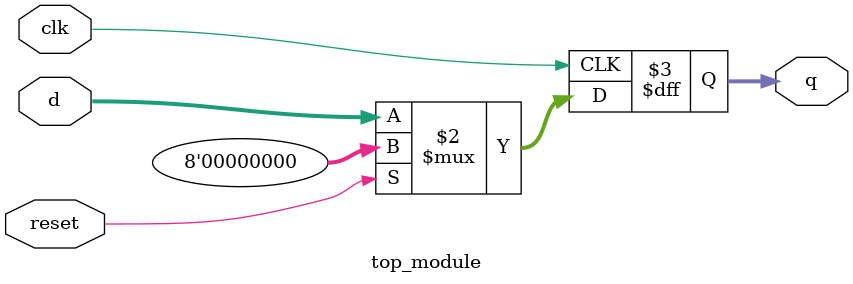
<source format=v>
module top_module (
    input clk,
    input reset,            // Synchronous reset
    input [7:0] d,
    output [7:0] q
);

    always @(posedge clk) begin
        q <= (reset)? '0 : d;
    end

endmodule

</source>
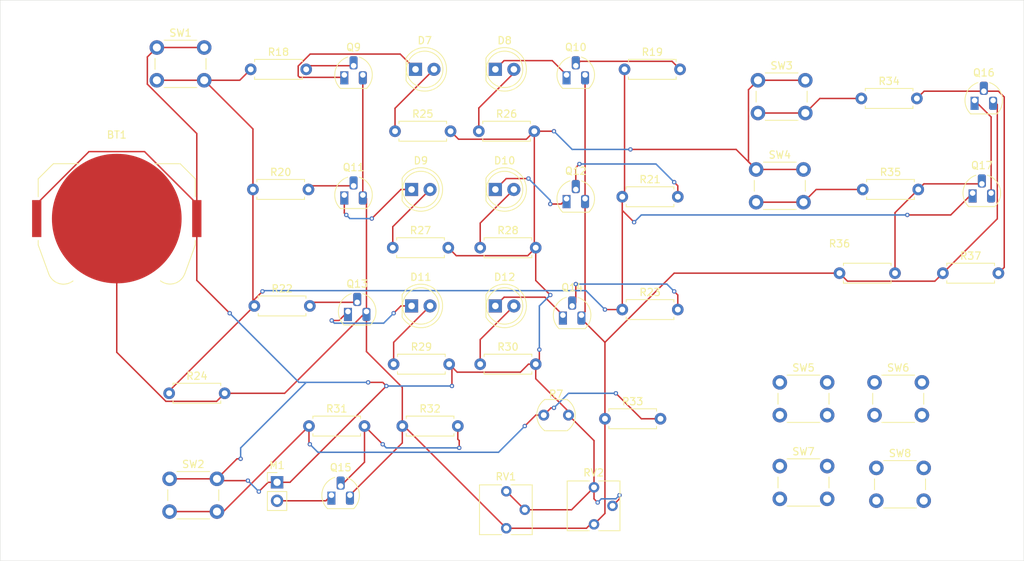
<source format=kicad_pcb>
(kicad_pcb
	(version 20240108)
	(generator "pcbnew")
	(generator_version "8.0")
	(general
		(thickness 1.6)
		(legacy_teardrops no)
	)
	(paper "A4")
	(layers
		(0 "F.Cu" signal)
		(31 "B.Cu" signal)
		(32 "B.Adhes" user "B.Adhesive")
		(33 "F.Adhes" user "F.Adhesive")
		(34 "B.Paste" user)
		(35 "F.Paste" user)
		(36 "B.SilkS" user "B.Silkscreen")
		(37 "F.SilkS" user "F.Silkscreen")
		(38 "B.Mask" user)
		(39 "F.Mask" user)
		(40 "Dwgs.User" user "User.Drawings")
		(41 "Cmts.User" user "User.Comments")
		(42 "Eco1.User" user "User.Eco1")
		(43 "Eco2.User" user "User.Eco2")
		(44 "Edge.Cuts" user)
		(45 "Margin" user)
		(46 "B.CrtYd" user "B.Courtyard")
		(47 "F.CrtYd" user "F.Courtyard")
		(48 "B.Fab" user)
		(49 "F.Fab" user)
		(50 "User.1" user)
		(51 "User.2" user)
		(52 "User.3" user)
		(53 "User.4" user)
		(54 "User.5" user)
		(55 "User.6" user)
		(56 "User.7" user)
		(57 "User.8" user)
		(58 "User.9" user)
	)
	(setup
		(pad_to_mask_clearance 0)
		(allow_soldermask_bridges_in_footprints no)
		(pcbplotparams
			(layerselection 0x00010fc_ffffffff)
			(plot_on_all_layers_selection 0x0000000_00000000)
			(disableapertmacros no)
			(usegerberextensions no)
			(usegerberattributes yes)
			(usegerberadvancedattributes yes)
			(creategerberjobfile yes)
			(dashed_line_dash_ratio 12.000000)
			(dashed_line_gap_ratio 3.000000)
			(svgprecision 4)
			(plotframeref no)
			(viasonmask no)
			(mode 1)
			(useauxorigin no)
			(hpglpennumber 1)
			(hpglpenspeed 20)
			(hpglpendiameter 15.000000)
			(pdf_front_fp_property_popups yes)
			(pdf_back_fp_property_popups yes)
			(dxfpolygonmode yes)
			(dxfimperialunits yes)
			(dxfusepcbnewfont yes)
			(psnegative no)
			(psa4output no)
			(plotreference yes)
			(plotvalue yes)
			(plotfptext yes)
			(plotinvisibletext no)
			(sketchpadsonfab no)
			(subtractmaskfromsilk no)
			(outputformat 1)
			(mirror no)
			(drillshape 1)
			(scaleselection 1)
			(outputdirectory "")
		)
	)
	(net 0 "")
	(net 1 "Net-(D7-K)")
	(net 2 "Net-(D7-A)")
	(net 3 "Net-(D8-A)")
	(net 4 "Net-(D8-K)")
	(net 5 "Net-(D9-A)")
	(net 6 "Net-(D9-K)")
	(net 7 "Net-(D10-K)")
	(net 8 "Net-(D10-A)")
	(net 9 "Net-(D11-A)")
	(net 10 "Net-(D11-K)")
	(net 11 "Net-(D12-A)")
	(net 12 "Net-(D12-K)")
	(net 13 "Net-(M1--)")
	(net 14 "+5V")
	(net 15 "GND")
	(net 16 "Net-(Q9-B)")
	(net 17 "Net-(Q10-B)")
	(net 18 "Net-(Q11-B)")
	(net 19 "Net-(Q12-B)")
	(net 20 "Net-(Q13-B)")
	(net 21 "Net-(Q14-B)")
	(net 22 "Net-(Q15-B)")
	(net 23 "Net-(Q16-B)")
	(net 24 "Net-(Q16-C)")
	(net 25 "Net-(Q17-C)")
	(net 26 "Net-(Q17-B)")
	(net 27 "Net-(R31-Pad1)")
	(net 28 "Net-(R34-Pad1)")
	(net 29 "Net-(R35-Pad1)")
	(net 30 "unconnected-(SW5-Pad1)")
	(net 31 "unconnected-(SW5-Pad2)")
	(net 32 "unconnected-(SW6-Pad2)")
	(net 33 "unconnected-(SW6-Pad1)")
	(net 34 "unconnected-(SW7-Pad2)")
	(net 35 "unconnected-(SW7-Pad1)")
	(net 36 "unconnected-(SW8-Pad1)")
	(net 37 "unconnected-(SW8-Pad2)")
	(footprint "Button_Switch_THT:SW_PUSH_6mm" (layer "F.Cu") (at 121.5 64))
	(footprint "Resistor_THT:R_Axial_DIN0207_L6.3mm_D2.5mm_P7.62mm_Horizontal" (layer "F.Cu") (at 59.88 111.5))
	(footprint "Package_TO_SOT_THT:TO-92L_HandSolder" (layer "F.Cu") (at 62.96 121))
	(footprint "Resistor_THT:R_Axial_DIN0207_L6.3mm_D2.5mm_P7.62mm_Horizontal" (layer "F.Cu") (at 52.19 79))
	(footprint "Resistor_THT:R_Axial_DIN0207_L6.3mm_D2.5mm_P7.62mm_Horizontal" (layer "F.Cu") (at 71.69 71))
	(footprint "Resistor_THT:R_Axial_DIN0207_L6.3mm_D2.5mm_P7.62mm_Horizontal" (layer "F.Cu") (at 71.38 87))
	(footprint "Resistor_THT:R_Axial_DIN0207_L6.3mm_D2.5mm_P7.62mm_Horizontal" (layer "F.Cu") (at 102.88 80))
	(footprint "Button_Switch_THT:SW_PUSH_6mm" (layer "F.Cu") (at 121.25 76.25))
	(footprint "Resistor_THT:R_Axial_DIN0207_L6.3mm_D2.5mm_P7.62mm_Horizontal" (layer "F.Cu") (at 72.69 111.5))
	(footprint "LED_THT:LED_D5.0mm" (layer "F.Cu") (at 73.96 95))
	(footprint "Resistor_THT:R_Axial_DIN0207_L6.3mm_D2.5mm_P7.62mm_Horizontal" (layer "F.Cu") (at 52.38 95))
	(footprint "Package_TO_SOT_THT:TO-92L_HandSolder" (layer "F.Cu") (at 95.23 80.27))
	(footprint "Button_Switch_THT:SW_PUSH_6mm" (layer "F.Cu") (at 124.5 105.5))
	(footprint "Resistor_THT:R_Axial_DIN0207_L6.3mm_D2.5mm_P7.62mm_Horizontal" (layer "F.Cu") (at 146.88 90.5))
	(footprint "Package_TO_SOT_THT:TO-92L_HandSolder" (layer "F.Cu") (at 150.96 79.5))
	(footprint "Package_TO_SOT_THT:TO-92L_HandSolder" (layer "F.Cu") (at 64.73 63.27))
	(footprint "Resistor_THT:R_Axial_DIN0207_L6.3mm_D2.5mm_P7.62mm_Horizontal" (layer "F.Cu") (at 102.88 95.5))
	(footprint "Resistor_THT:R_Axial_DIN0207_L6.3mm_D2.5mm_P7.62mm_Horizontal" (layer "F.Cu") (at 83.38 87))
	(footprint "Connector_PinHeader_2.54mm:PinHeader_1x02_P2.54mm_Vertical" (layer "F.Cu") (at 55.5 119.225))
	(footprint "Battery:BatteryHolder_Keystone_3034_1x20mm" (layer "F.Cu") (at 33.5 83))
	(footprint "Package_TO_SOT_THT:TO-92L_HandSolder" (layer "F.Cu") (at 64.73 79.77))
	(footprint "Button_Switch_THT:SW_PUSH_6mm" (layer "F.Cu") (at 40.75 118.75))
	(footprint "Resistor_THT:R_Axial_DIN0207_L6.3mm_D2.5mm_P7.62mm_Horizontal" (layer "F.Cu") (at 71.5 103))
	(footprint "Resistor_THT:R_Axial_DIN0207_L6.3mm_D2.5mm_P7.62mm_Horizontal" (layer "F.Cu") (at 103.19 62.5))
	(footprint "Button_Switch_THT:SW_PUSH_6mm" (layer "F.Cu") (at 137.75 117.25))
	(footprint "Resistor_THT:R_Axial_DIN0207_L6.3mm_D2.5mm_P7.62mm_Horizontal" (layer "F.Cu") (at 51.88 62.5))
	(footprint "Potentiometer_THT:Potentiometer_Vishay_T73YP_Vertical" (layer "F.Cu") (at 99 125))
	(footprint "Resistor_THT:R_Axial_DIN0207_L6.3mm_D2.5mm_P7.62mm_Horizontal" (layer "F.Cu") (at 100.5 110.5))
	(footprint "LED_THT:LED_D5.0mm" (layer "F.Cu") (at 85.46 79))
	(footprint "Package_TO_SOT_THT:TO-92L_HandSolder" (layer "F.Cu") (at 151.23 66.77))
	(footprint "LED_THT:LED_D5.0mm" (layer "F.Cu") (at 73.96 79))
	(footprint "Resistor_THT:R_Axial_DIN0207_L6.3mm_D2.5mm_P7.62mm_Horizontal" (layer "F.Cu") (at 132.69 90.5))
	(footprint "Package_TO_SOT_THT:TO-92L_HandSolder"
		(layer "F.Cu")
		(uuid "b20d2b7a-1b4a-4975-a342-fd3f30df725b")
		(at 94.73 96.27)
		(descr "TO-92L leads in-line (large body variant of TO-92), also known as TO-226, wide, drill 0.75mm, hand-soldering variant with enlarged pads (see https://www.diodes.com/assets/Package-Files/TO92L.pdf and http://www.ti.com/lit/an/snoa059/snoa059.pdf)")
		(tags "to-92 sc-43 sc-43a sot54 PA33 transistor")
		(property "Reference" "Q14"
			(at 1.27 -3.8 0)
			(layer "F.SilkS")
			(uuid "374f17c4-cd1e-472c-9a98-0baceea2124f")
			(effects
				(font
					(size 1 1)
					(thickness 0.15)
				)
			)
		)
		(property "Value" "NPN"
			(at 1.27 2.79 0)
			(layer "F.Fab")
			(uuid "a045b600-a692-458c-a228-0ca7975791ae")
			(effects
				(font
					(size 1 1)
					(thickness 0.15)
				)
			)
		)
		(property "Footprint" "Package_TO_SOT_THT:TO-92L_HandSolder"
			(at 0 0 0)
			(unlocked yes)
			(layer "F.Fab")
			(hide yes)
			(uuid "91a2aa42-1145-41cb-9524-cbbd19485460")
			(effects
				(font
					(size 1.27 1.27)
					(thickness 0.15)
				)
			)
		)
		(property "Datasheet" "https://ngspice.sourceforge.io/docs/ngspice-html-manual/manual.xhtml#cha_BJTs"
			(at 0 0 0)
			(unlocked yes)
			(layer "F.Fab")
			(hide yes)
			(uuid "eff1e82c-5a2d-4507-bee8-d7e3134a07c7")
			(effects
				(font
					(size 1.27 1.27)
					(thickness 0.15)
				)
			)
		)
		(property "Description" "Bipolar transistor symbol for simulation only, substrate tied to the emitter"
			(at 0 0 0)
			(unlocked yes)
			(layer "F.Fab")
			(hide yes)
			(uuid "83f9fd37-d00b-45f9-83d8-f3ebbcc1eefc")
			(effects
				(font
					(size 1.27 1.27)
					(thickness 0.15)
				)
			)
		)
		(property "Sim.Device" "NPN"
			(at 0 0 0)
			(unlocked yes)
			(layer "F.Fab")
			(hide yes)
			(uuid "95374d9f-e32c-43ac-858d-91ab9ea19a77")
			(effects
				(font
					(size 1 1)
					(thickness 0.15)
				)
			)
		)
		(property "Sim.Type" "GUMMELPOON"
			(at 0 0 0)
			(unlocked yes)
			(layer "F.Fab")
			(hide yes)
			(uuid "38ba134f-1329-450b-b964-01d6dd7e2224")
			(effects
				(font
					(size 1 1)
					(thickness 0.15)
				)
			)
		)
		(property "Sim.Pins" "1=C 2=B 3=E"
			(at 0 0 0)
			(unlocked yes)
			(layer "F.Fab")
			(hide yes)
			(uuid "1615e086-9871-4c67-9d2a-7dcca0d0f23a")
			(effects
				(font
					(size 1 1)
					(thickness 0.15)
				)
			)
		)
		(path "/d107b805-e8b1-4e9e-8699-b7206c010623")
		(sheetname "Root")
		(sheetfile "Solder.kicad_sch")
		(attr through_hole)
		(fp_line
			(start -0.53 1.85)
			(end 3.07 1.85)
			(stroke
				(width 0.12)
				(type solid)
			)
			(layer "F.SilkS")
			(uuid "43f75e0d-b801-4949-ac40-752cb71e2be5")
		)
		(fp_arc
			(start -0.541453 1.842156)
			(mid -1.247298 -0.581475)
			(end 0.45 -2.45)
			(stroke
				(width 0.12)
				(type solid)
			)
			(layer "F.SilkS")
			(uuid "98d9c26e-6d9c-4988-999a-7c451009028c")
		)
		(fp_arc
			(start 2.05 -2.45)
			(mid 3.769931 -0.601036)
			(end 3.078445 1.827684)
			(stroke
				(width 0.12)
				(type solid)
			)
			(layer "F.SilkS")
			(uuid "133691e4-8bd8-428d-917d-e9e050c9bc58")
		)
		(fp_line
			(start -1.46 -3.05)
			(end 4 -3.05)
			(stroke
				(width 0.05)
				(type solid)
			)
			(layer "F.CrtYd")
			(uuid "c566615b-8b1f-4718-
... [134415 chars truncated]
</source>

——————

What lines of the listing above hold "Silkscreen"? Copy all of them.

		(36 "B.SilkS" user "B.Silkscreen")
		(37 "F.SilkS" user "F.Silkscreen")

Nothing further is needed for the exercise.